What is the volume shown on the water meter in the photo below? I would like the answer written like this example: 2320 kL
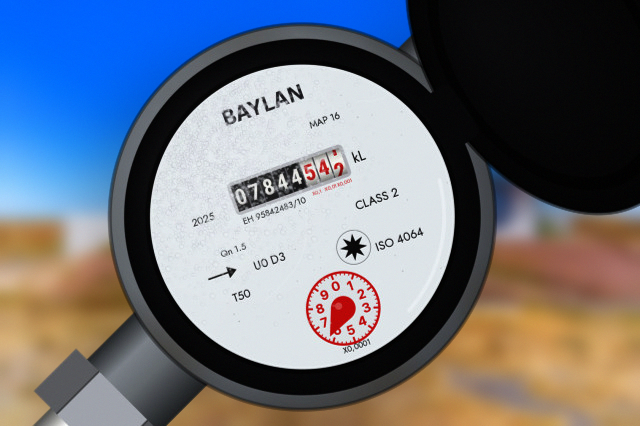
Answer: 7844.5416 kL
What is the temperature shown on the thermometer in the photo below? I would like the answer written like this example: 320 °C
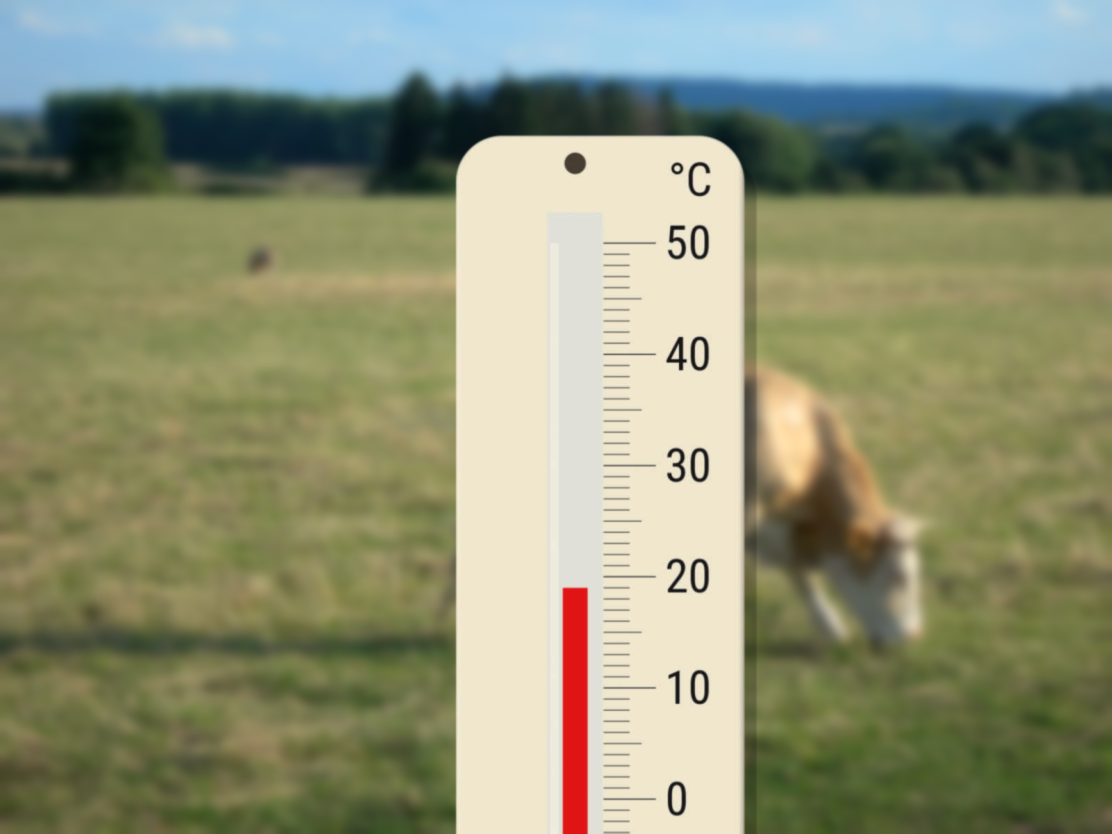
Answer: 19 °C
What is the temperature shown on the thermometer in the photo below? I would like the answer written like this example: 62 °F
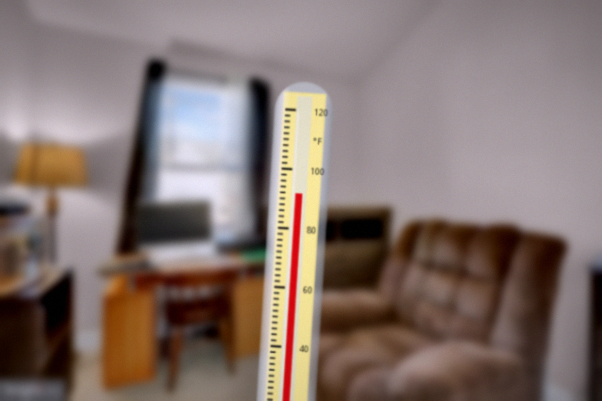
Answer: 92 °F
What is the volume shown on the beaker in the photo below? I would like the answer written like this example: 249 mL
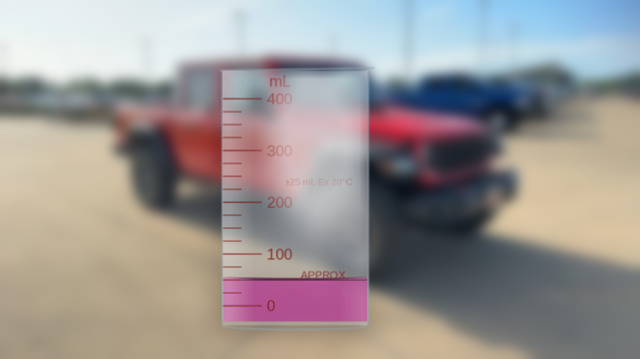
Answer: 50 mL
══════════
Pick out every line above in which the word "What" appears and copy each such line in full. Case counts.

What is the volume shown on the water meter in the photo below? I would like the answer written like this example: 2320 kL
What is the temperature shown on the thermometer in the photo below? I would like the answer written like this example: 320 °C
What is the temperature shown on the thermometer in the photo below? I would like the answer written like this example: 62 °F
What is the volume shown on the beaker in the photo below? I would like the answer written like this example: 249 mL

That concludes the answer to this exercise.